Bütün bu akademilerin amacı özleştirici ve düzeltici olmaktır. 15 ve 16. yüzyıllarda kılasik, eski, yaşlı diller üzerinde  incelemeler arttı. Avrupa dillerine şuradan-buradan gelişigüzel kelimeler girmiş, bunlar milli kelime haznesinin tadını bozacak ölçüde çoğalmıştır.

Demek ki neymiş? Dillere şuradan-buradan gelişigüzel giren kelimeler , milli kelime haznesinin tadını bozarmış.

 

 

Xxxx

 

Mustafa Gazalcı Türkçe’nin bozulması,yabancılaşma nedenlerinin araştırılması için Ekrem Erdem’le  arkadaşlarının Meclis Araştırması Önegesi vermesi üzerine çelişkili durum gösteren Milli Eğitim  Bakanı’nın tutumuna dikkat çekiyor.

Bu bilgiyi Mustafa Şerif Onaran veriyor. Onun verdiği bilgilere göre;

Milli Eğitim Bakanı’nn anlayışına göre,  İster Doğu’dan, ister Batı’dan  dilimize girsin Türkçeleşmiş sözcükler Türkçe’dir.

Tamam da kelimeler Türkçeleşmiyor. Olduğu gibi alınıp, yazılıp, okunuyor. Hatta İngiliz gibi yazıp okunuyor. Sayın Bakan bu ne rahatlık böyle.

 

Xxxx

 

 Konfüçyüs’e mal edilen birkaç cümle: Dil kusurlu olursa, sözcükler düşünceyi iyi anlatamaz.Düşünceler iyi anlatılamazsa, işler iyi yapılamaz. Kimse üstüne düşeni gereği gibi yapamazsa töre ve izan bozulur. Töre ve izan bozulursa  adalet şaşar. Adalet şaşarsa  halk şaşkınlaşır. İşte bu yüzden dil çok önemlidir.
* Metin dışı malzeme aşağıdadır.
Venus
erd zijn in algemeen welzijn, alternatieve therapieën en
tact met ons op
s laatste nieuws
Konfüçyüs’ün adı çıkmış bir kere. Ben de yıllar yılı bunları anlatıyorum. Kelimeler aynı, yüklenen anlamlar aynı, söyleyen ağızdan çıktığı değerde muhatabın kulağına ulaşırsa dil dil olur.

 

Xxxx

 

İtalyanlar dil konusunda ilk defa düzenlemeye gitmeyi akıl ettiler 1582.İlk İtalyanca sözlük bu çalışmanın ve kurumlaşmanın ürünü olarak 1612 yılında yayınlanmış. Almanlar da 1617’de bir dil kurumu oluşturdular. 1635’de Fıransa,  dil kurumu oluşturdu. İlk sözlüğünü ise ancak 1694’te yayınlayabildi. 1713’de ise İspanya dil kurumu oluşturdu.İngilizler ise ilk İngilizce sözlüğü 1755 yılında yayınladılar.
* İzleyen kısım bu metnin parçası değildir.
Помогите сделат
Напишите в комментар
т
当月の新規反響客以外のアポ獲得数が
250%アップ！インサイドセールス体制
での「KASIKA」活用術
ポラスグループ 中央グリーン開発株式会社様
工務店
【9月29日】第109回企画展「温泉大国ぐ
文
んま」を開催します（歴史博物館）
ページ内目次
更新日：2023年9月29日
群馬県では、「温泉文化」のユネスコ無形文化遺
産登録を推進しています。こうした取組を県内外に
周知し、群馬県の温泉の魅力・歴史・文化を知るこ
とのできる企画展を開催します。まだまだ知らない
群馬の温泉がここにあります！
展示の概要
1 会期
Ana dilin korunması, geliştirilmesi, ilim ve felsefe dili haline getirilmesini amaçlayan kurumlar Fıransa, Almanya,  İngiltere, Macaristan, İsrail ve Rusya’da faaliyetini sürdürmektedir.

 

Xxxx

 

Uygur Türkleri bugünde Çin hegemonyasında Sincar bölgesinde yaşamakta olan soydaşlarımız hükümran oldukları  747 ila 932 yılları arasında  yabancı kelimelere karşı bir engel koymuşlardır. Türkçeden ses ve kelime üretmeyi yeğlemişlerdir. İtiraf kelimesi yerine bilinmek kullanılmıştır.

Karahanlılar hükümranlığına 932 ila  1212 yılları arasında yeni bir din ve yeni bir medeniyet ile yaşamaya başlayan Türkler Arapça ve Farsça’nın seyelanına rastladılar. Balasagunlu Yusuf Bin Hacip Kutadgu Biliği yazmak zorunda kaldı. 1069.

Aynı tarihlerde  Kaşgarlı Mahmud da  Araplara Türkçe öğretmen arzusuyla Divan ı Lügat üt Türk 1072’de yazmıştır.

Anadolu Selçukluları 1077 ila 1302 yılları arasında hükümran oldular. Karamanoğulları 1250 ila 1487 yılları arasında hükümran oldular. Sultan Veled Divan ı Türki ile,  Karamanoğlu Mehmet bey Türkçe’yi resmi dil ilan etmesiyle

Çağataylı edebiyatçı Ali Şir Nevai de  1498’de Muhakemat ül  Lügateyn adlı eserini vermiştir.

Bütün bu çalışmalar Türkçe ile ilgili çalışmaların Batılılardan çok önce başladığını ve her zaman dil ile Türkçe ile ilgili hassasiyet sahibi olunduğu göstermektedir.